Problem description: Return the data verbatim, without pictures.

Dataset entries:
----

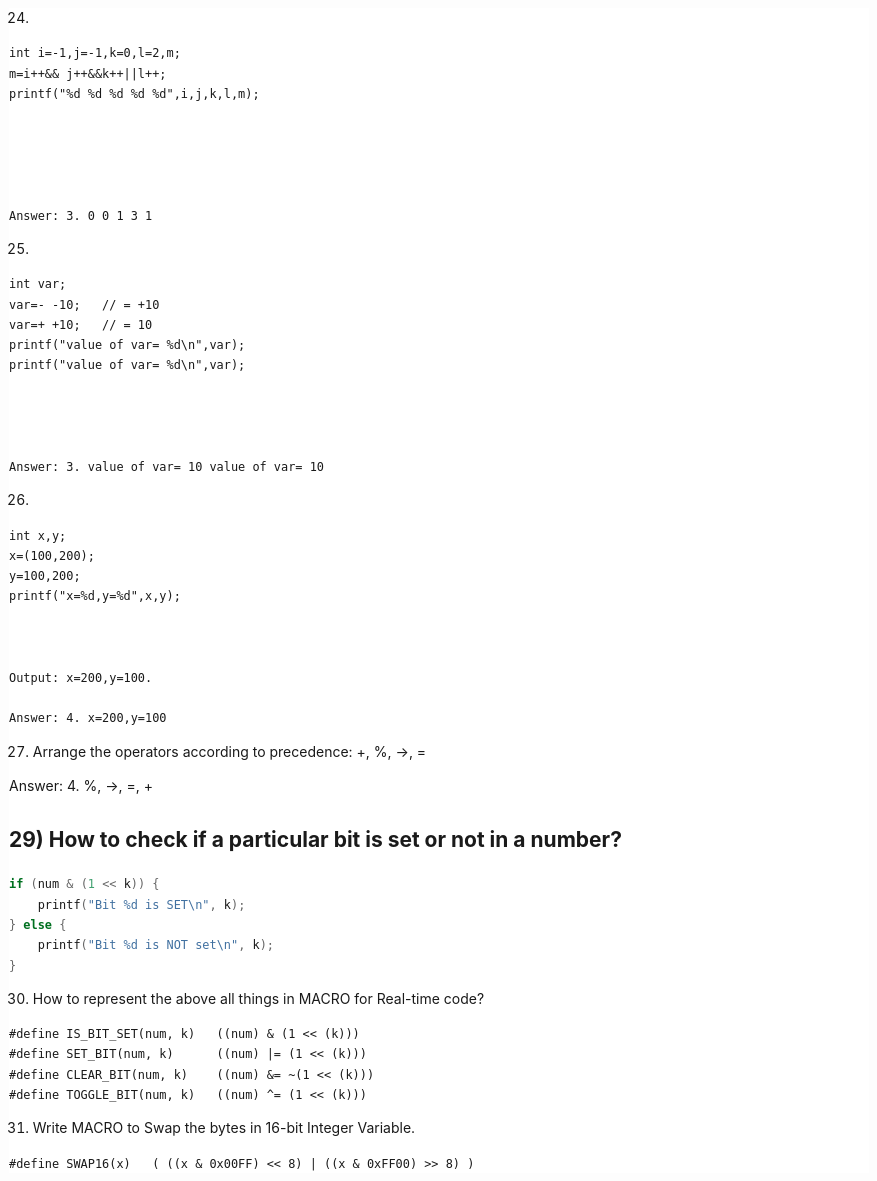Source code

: 

24)
```
int i=-1,j=-1,k=0,l=2,m;
m=i++&& j++&&k++||l++;
printf("%d %d %d %d %d",i,j,k,l,m);





Answer: 3. 0 0 1 3 1
```
25)
```
int var;
var=- -10;   // = +10
var=+ +10;   // = 10
printf("value of var= %d\n",var);
printf("value of var= %d\n",var);




Answer: 3. value of var= 10 value of var= 10
```
26)
```
int x,y;
x=(100,200);
y=100,200;
printf("x=%d,y=%d",x,y);



Output: x=200,y=100.

Answer: 4. x=200,y=100
```
27) Arrange the operators according to precedence: +, %, ->, =


Answer: 4. %, ->, =, +



## 29) How to check if a particular bit is set or not in a number?

```c
if (num & (1 << k)) {
    printf("Bit %d is SET\n", k);
} else {
    printf("Bit %d is NOT set\n", k);
}

```
30) How to represent the above all things in MACRO for Real-time code?
```
#define IS_BIT_SET(num, k)   ((num) & (1 << (k)))
#define SET_BIT(num, k)      ((num) |= (1 << (k)))
#define CLEAR_BIT(num, k)    ((num) &= ~(1 << (k)))
#define TOGGLE_BIT(num, k)   ((num) ^= (1 << (k)))
```
31) Write MACRO to Swap the bytes in 16-bit Integer Variable.
```
#define SWAP16(x)   ( ((x & 0x00FF) << 8) | ((x & 0xFF00) >> 8) )
```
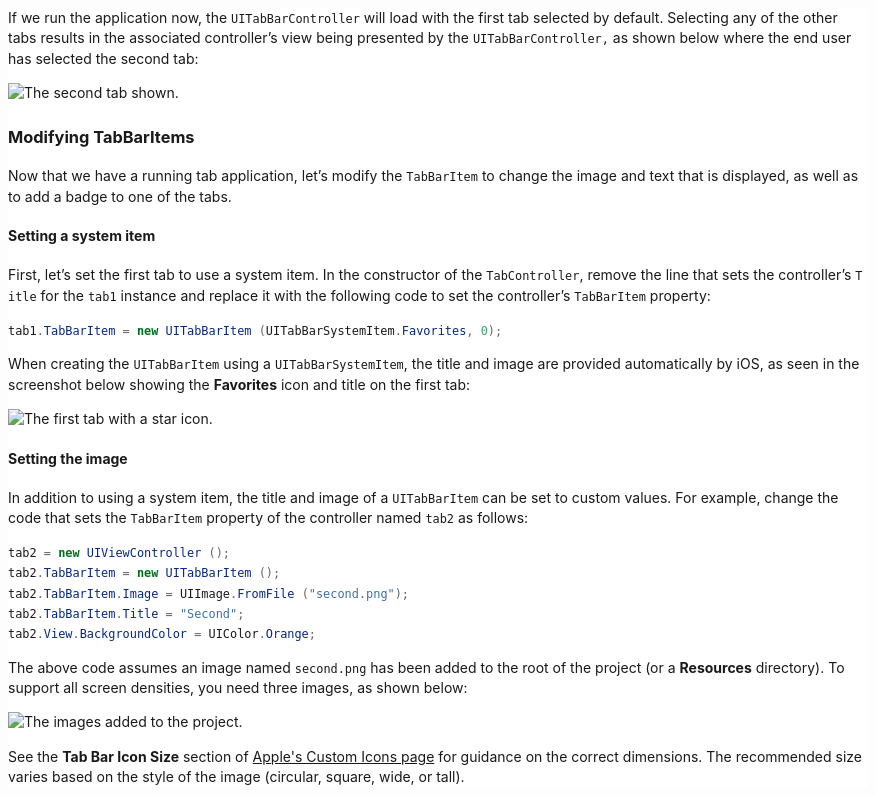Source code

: If we run the application now, the `UITabBarController` will load
with the first tab selected by default. Selecting any of the other tabs results
in the associated controller’s view being presented by the `UITabBarController,` as shown below where the end user has selected
the second tab:

![The second tab shown.](creating-tabbed-applications-images/03-secondtab-sml.png)

### Modifying TabBarItems

Now that we have a running tab application, let’s modify the `TabBarItem` to change the image and text that is displayed, as well as to add a badge to one of the tabs.

#### Setting a system item

First, let’s set the first tab to use a system item. In the constructor of
the `TabController`, remove the line that sets the controller’s `Title` for the `tab1` instance and replace it with the
following code to set the controller’s `TabBarItem` property:

```csharp
tab1.TabBarItem = new UITabBarItem (UITabBarSystemItem.Favorites, 0);
```

When creating the `UITabBarItem` using a `UITabBarSystemItem`, the title and image are provided automatically
by iOS, as seen in the screenshot below showing the **Favorites**
icon and title on the first tab:

 ![The first tab with a star icon.](creating-tabbed-applications-images/04a-tabimage-sml.png)

#### Setting the image

In addition to using a system item, the title and image of a `UITabBarItem` can be set to custom values. For example, change the
code that sets the `TabBarItem` property of the controller named `tab2` as follows:

```csharp
tab2 = new UIViewController ();
tab2.TabBarItem = new UITabBarItem ();
tab2.TabBarItem.Image = UIImage.FromFile ("second.png");
tab2.TabBarItem.Title = "Second";
tab2.View.BackgroundColor = UIColor.Orange;
```

The above code assumes an image named `second.png` has been added
to the root of the project (or a **Resources** directory). To support all screen densities, you need three images, as shown below:

![The images added to the project.](creating-tabbed-applications-images/tabbedimages7new.png)

See the **Tab Bar Icon Size** section of [Apple's Custom Icons page](https://developer.apple.com/design/human-interface-guidelines/ios/icons-and-images/custom-icons/) for guidance on the correct dimensions. The recommended size varies based on the style of the image (circular, square, wide, or tall).
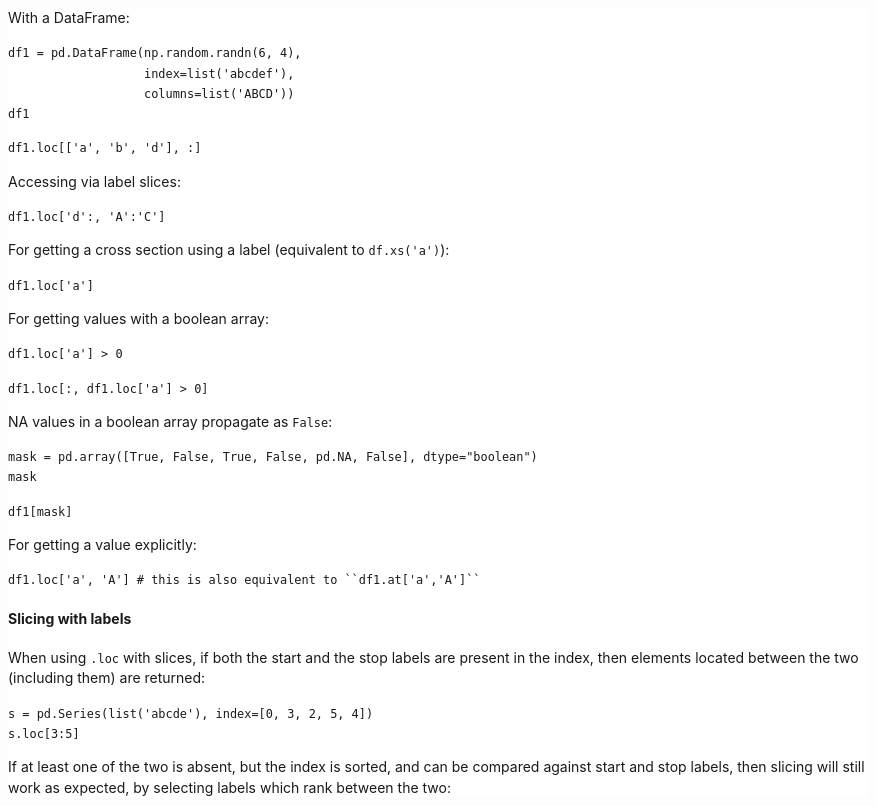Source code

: With a DataFrame:

```{code-cell}
df1 = pd.DataFrame(np.random.randn(6, 4),
                   index=list('abcdef'),
                   columns=list('ABCD'))
df1
```

```{code-cell}
df1.loc[['a', 'b', 'd'], :]
```

Accessing via label slices:

```{code-cell}
df1.loc['d':, 'A':'C']
```

For getting a cross section using a label (equivalent to `df.xs('a')`):

```{code-cell}
df1.loc['a']
```

For getting values with a boolean array:

```{code-cell}
df1.loc['a'] > 0
```

```{code-cell}
df1.loc[:, df1.loc['a'] > 0]
```

NA values in a boolean array propagate as `False`:

```{code-cell}
mask = pd.array([True, False, True, False, pd.NA, False], dtype="boolean")
mask
```

```{code-cell}
df1[mask]
```

For getting a value explicitly:

```{code-cell}
df1.loc['a', 'A'] # this is also equivalent to ``df1.at['a','A']``
```

#### Slicing with labels

When using `.loc` with slices, if both the start and the stop labels are present in the index, then elements located between the two (including them) are returned:

```{code-cell}
s = pd.Series(list('abcde'), index=[0, 3, 2, 5, 4])
s.loc[3:5]
```

If at least one of the two is absent, but the index is sorted, and can be compared against start and stop labels, then slicing will still work as expected, by selecting labels which rank between the two:
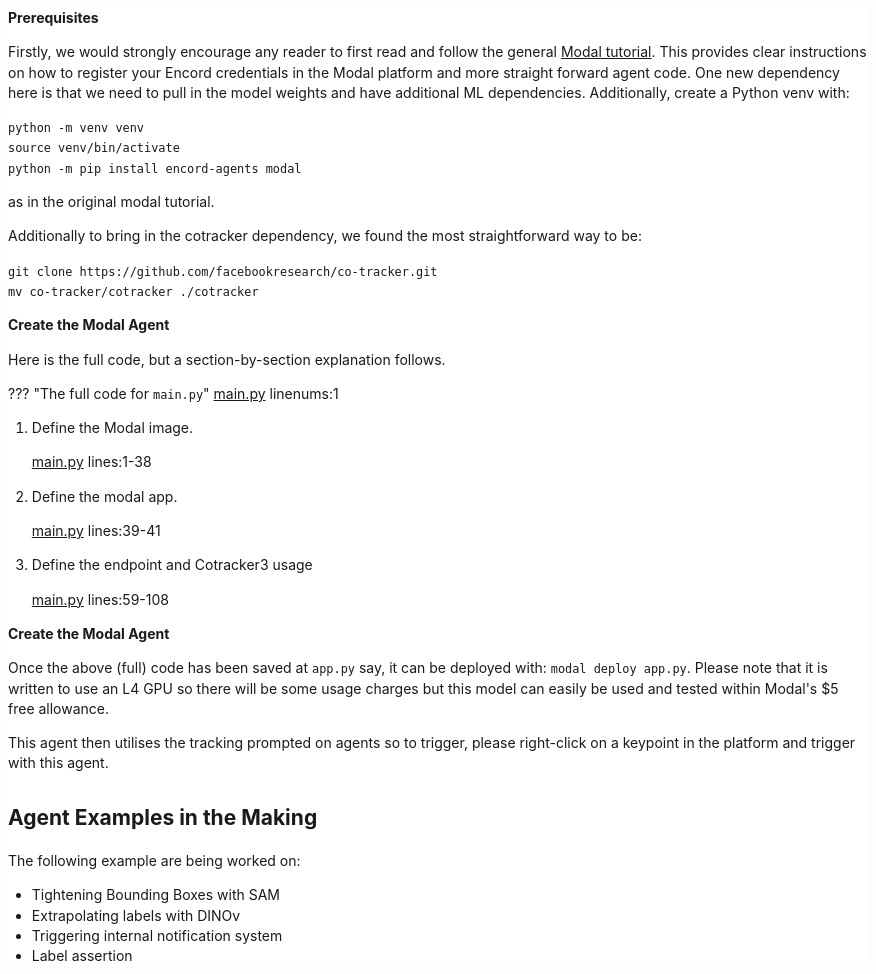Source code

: **Prerequisites**

Firstly, we would strongly encourage any reader to first read and follow the general [Modal tutorial](../modal.md). This provides clear instructions on how to register your Encord credentials in the Modal platform and more straight forward agent code.
One new dependency here is that we need to pull in the model weights and have additional ML dependencies.
Additionally, create a Python venv with:

  ```shell
  python -m venv venv
  source venv/bin/activate
  python -m pip install encord-agents modal
  ```

as in the original modal tutorial.

Additionally to bring in the cotracker dependency, we found the most straightforward way to be:

  ```shell
  git clone https://github.com/facebookresearch/co-tracker.git
  mv co-tracker/cotracker ./cotracker
  ```

**Create the Modal Agent**

Here is the full code, but a section-by-section explanation follows.

??? "The full code for `main.py`"
    <!--codeinclude-->
    [main.py](../../code_examples/modal/editor_cotracker3.py) linenums:1
    <!--/codeinclude-->

1. Define the Modal image.

    <!--codeinclude-->
    [main.py](../../code_examples/modal/editor_cotracker3.py) lines:1-38
    <!--/codeinclude-->

2. Define the modal app.

    <!--codeinclude-->
    [main.py](../../code_examples/modal/editor_cotracker3.py) lines:39-41
    <!--/codeinclude-->

3. Define the endpoint and Cotracker3 usage

    <!--codeinclude-->
    [main.py](../../code_examples/modal/editor_cotracker3.py) lines:59-108
    <!--/codeinclude-->

**Create the Modal Agent**

Once the above (full) code has been saved at `app.py` say, it can be deployed with: `modal deploy app.py`. Please note that it is written to use an L4 GPU so there will be some usage charges but this model can easily be used and tested within Modal's $5 free allowance.

This agent then utilises the tracking prompted on agents so to trigger, please right-click on a keypoint in the platform and trigger with this agent.

## Agent Examples in the Making

The following example are being worked on:

- Tightening Bounding Boxes with SAM
- Extrapolating labels with DINOv
- Triggering internal notification system
- Label assertion


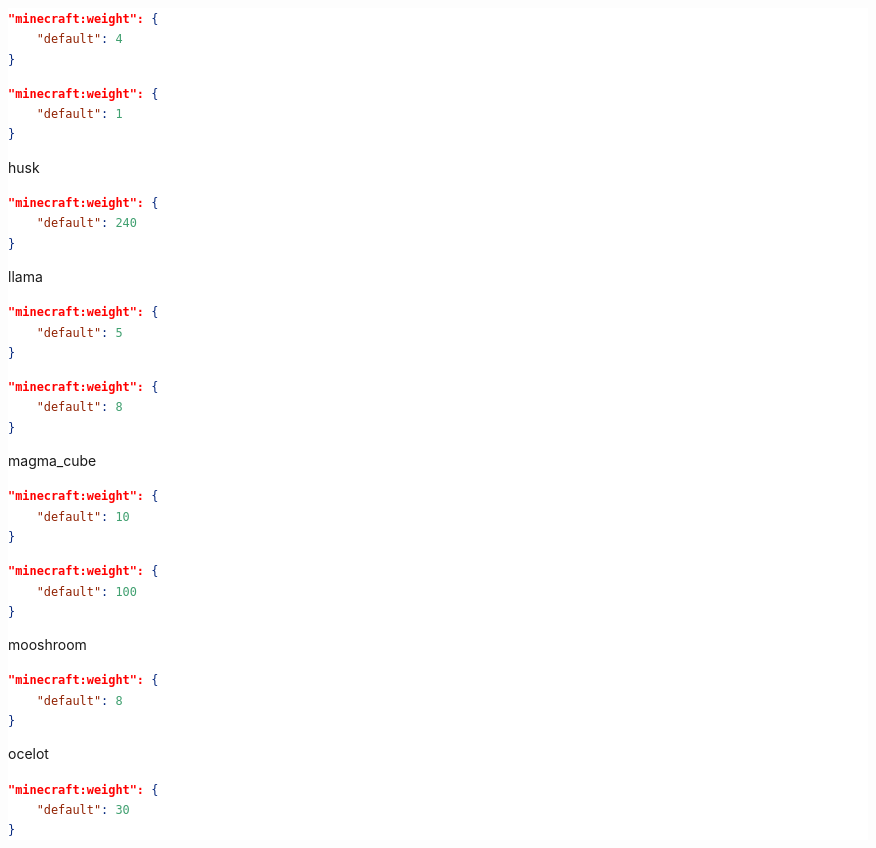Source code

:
 ```json
"minecraft:weight": {
    "default": 4
}
```

```json
"minecraft:weight": {
    "default": 1
}
```

husk

```json
"minecraft:weight": {
    "default": 240
}
```

llama

```json
"minecraft:weight": {
    "default": 5
}
```

```json
"minecraft:weight": {
    "default": 8
}
```

magma_cube

```json
"minecraft:weight": {
    "default": 10
}
```

```json
"minecraft:weight": {
    "default": 100
}
```

mooshroom

```json
"minecraft:weight": {
    "default": 8
}
```

ocelot

```json
"minecraft:weight": {
    "default": 30
}
```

----

Reply:
Source code

: 

24)
```
int i=-1,j=-1,k=0,l=2,m;
m=i++&& j++&&k++||l++;
printf("%d %d %d %d %d",i,j,k,l,m);





Answer: 3. 0 0 1 3 1
```
25)
```
int var;
var=- -10;   // = +10
var=+ +10;   // = 10
printf("value of var= %d\n",var);
printf("value of var= %d\n",var);




Answer: 3. value of var= 10 value of var= 10
```
26)
```
int x,y;
x=(100,200);
y=100,200;
printf("x=%d,y=%d",x,y);



Output: x=200,y=100.

Answer: 4. x=200,y=100
```
27) Arrange the operators according to precedence: +, %, ->, =


Answer: 4. %, ->, =, +



## 29) How to check if a particular bit is set or not in a number?

```c
if (num & (1 << k)) {
    printf("Bit %d is SET\n", k);
} else {
    printf("Bit %d is NOT set\n", k);
}

```
30) How to represent the above all things in MACRO for Real-time code?
```
#define IS_BIT_SET(num, k)   ((num) & (1 << (k)))
#define SET_BIT(num, k)      ((num) |= (1 << (k)))
#define CLEAR_BIT(num, k)    ((num) &= ~(1 << (k)))
#define TOGGLE_BIT(num, k)   ((num) ^= (1 << (k)))
```
31) Write MACRO to Swap the bytes in 16-bit Integer Variable.
```
#define SWAP16(x)   ( ((x & 0x00FF) << 8) | ((x & 0xFF00) >> 8) )
```
Source code

: If we run the application now, the `UITabBarController` will load
with the first tab selected by default. Selecting any of the other tabs results
in the associated controller’s view being presented by the `UITabBarController,` as shown below where the end user has selected
the second tab:

![The second tab shown.](creating-tabbed-applications-images/03-secondtab-sml.png)

### Modifying TabBarItems

Now that we have a running tab application, let’s modify the `TabBarItem` to change the image and text that is displayed, as well as to add a badge to one of the tabs.

#### Setting a system item

First, let’s set the first tab to use a system item. In the constructor of
the `TabController`, remove the line that sets the controller’s `Title` for the `tab1` instance and replace it with the
following code to set the controller’s `TabBarItem` property:

```csharp
tab1.TabBarItem = new UITabBarItem (UITabBarSystemItem.Favorites, 0);
```

When creating the `UITabBarItem` using a `UITabBarSystemItem`, the title and image are provided automatically
by iOS, as seen in the screenshot below showing the **Favorites**
icon and title on the first tab:

 ![The first tab with a star icon.](creating-tabbed-applications-images/04a-tabimage-sml.png)

#### Setting the image

In addition to using a system item, the title and image of a `UITabBarItem` can be set to custom values. For example, change the
code that sets the `TabBarItem` property of the controller named `tab2` as follows:

```csharp
tab2 = new UIViewController ();
tab2.TabBarItem = new UITabBarItem ();
tab2.TabBarItem.Image = UIImage.FromFile ("second.png");
tab2.TabBarItem.Title = "Second";
tab2.View.BackgroundColor = UIColor.Orange;
```

The above code assumes an image named `second.png` has been added
to the root of the project (or a **Resources** directory). To support all screen densities, you need three images, as shown below:

![The images added to the project.](creating-tabbed-applications-images/tabbedimages7new.png)

See the **Tab Bar Icon Size** section of [Apple's Custom Icons page](https://developer.apple.com/design/human-interface-guidelines/ios/icons-and-images/custom-icons/) for guidance on the correct dimensions. The recommended size varies based on the style of the image (circular, square, wide, or tall).
Source code

: With a DataFrame:

```{code-cell}
df1 = pd.DataFrame(np.random.randn(6, 4),
                   index=list('abcdef'),
                   columns=list('ABCD'))
df1
```

```{code-cell}
df1.loc[['a', 'b', 'd'], :]
```

Accessing via label slices:

```{code-cell}
df1.loc['d':, 'A':'C']
```

For getting a cross section using a label (equivalent to `df.xs('a')`):

```{code-cell}
df1.loc['a']
```

For getting values with a boolean array:

```{code-cell}
df1.loc['a'] > 0
```

```{code-cell}
df1.loc[:, df1.loc['a'] > 0]
```

NA values in a boolean array propagate as `False`:

```{code-cell}
mask = pd.array([True, False, True, False, pd.NA, False], dtype="boolean")
mask
```

```{code-cell}
df1[mask]
```

For getting a value explicitly:

```{code-cell}
df1.loc['a', 'A'] # this is also equivalent to ``df1.at['a','A']``
```

#### Slicing with labels

When using `.loc` with slices, if both the start and the stop labels are present in the index, then elements located between the two (including them) are returned:

```{code-cell}
s = pd.Series(list('abcde'), index=[0, 3, 2, 5, 4])
s.loc[3:5]
```

If at least one of the two is absent, but the index is sorted, and can be compared against start and stop labels, then slicing will still work as expected, by selecting labels which rank between the two:
Source code

: **Prerequisites**

Firstly, we would strongly encourage any reader to first read and follow the general [Modal tutorial](../modal.md). This provides clear instructions on how to register your Encord credentials in the Modal platform and more straight forward agent code.
One new dependency here is that we need to pull in the model weights and have additional ML dependencies.
Additionally, create a Python venv with:

  ```shell
  python -m venv venv
  source venv/bin/activate
  python -m pip install encord-agents modal
  ```

as in the original modal tutorial.

Additionally to bring in the cotracker dependency, we found the most straightforward way to be:

  ```shell
  git clone https://github.com/facebookresearch/co-tracker.git
  mv co-tracker/cotracker ./cotracker
  ```

**Create the Modal Agent**

Here is the full code, but a section-by-section explanation follows.

??? "The full code for `main.py`"
    <!--codeinclude-->
    [main.py](../../code_examples/modal/editor_cotracker3.py) linenums:1
    <!--/codeinclude-->

1. Define the Modal image.

    <!--codeinclude-->
    [main.py](../../code_examples/modal/editor_cotracker3.py) lines:1-38
    <!--/codeinclude-->

2. Define the modal app.

    <!--codeinclude-->
    [main.py](../../code_examples/modal/editor_cotracker3.py) lines:39-41
    <!--/codeinclude-->

3. Define the endpoint and Cotracker3 usage

    <!--codeinclude-->
    [main.py](../../code_examples/modal/editor_cotracker3.py) lines:59-108
    <!--/codeinclude-->

**Create the Modal Agent**

Once the above (full) code has been saved at `app.py` say, it can be deployed with: `modal deploy app.py`. Please note that it is written to use an L4 GPU so there will be some usage charges but this model can easily be used and tested within Modal's $5 free allowance.

This agent then utilises the tracking prompted on agents so to trigger, please right-click on a keypoint in the platform and trigger with this agent.

## Agent Examples in the Making

The following example are being worked on:

- Tightening Bounding Boxes with SAM
- Extrapolating labels with DINOv
- Triggering internal notification system
- Label assertion


Source code

:
 ```json
"minecraft:weight": {
    "default": 4
}
```

```json
"minecraft:weight": {
    "default": 1
}
```

husk

```json
"minecraft:weight": {
    "default": 240
}
```

llama

```json
"minecraft:weight": {
    "default": 5
}
```

```json
"minecraft:weight": {
    "default": 8
}
```

magma_cube

```json
"minecraft:weight": {
    "default": 10
}
```

```json
"minecraft:weight": {
    "default": 100
}
```

mooshroom

```json
"minecraft:weight": {
    "default": 8
}
```

ocelot

```json
"minecraft:weight": {
    "default": 30
}
```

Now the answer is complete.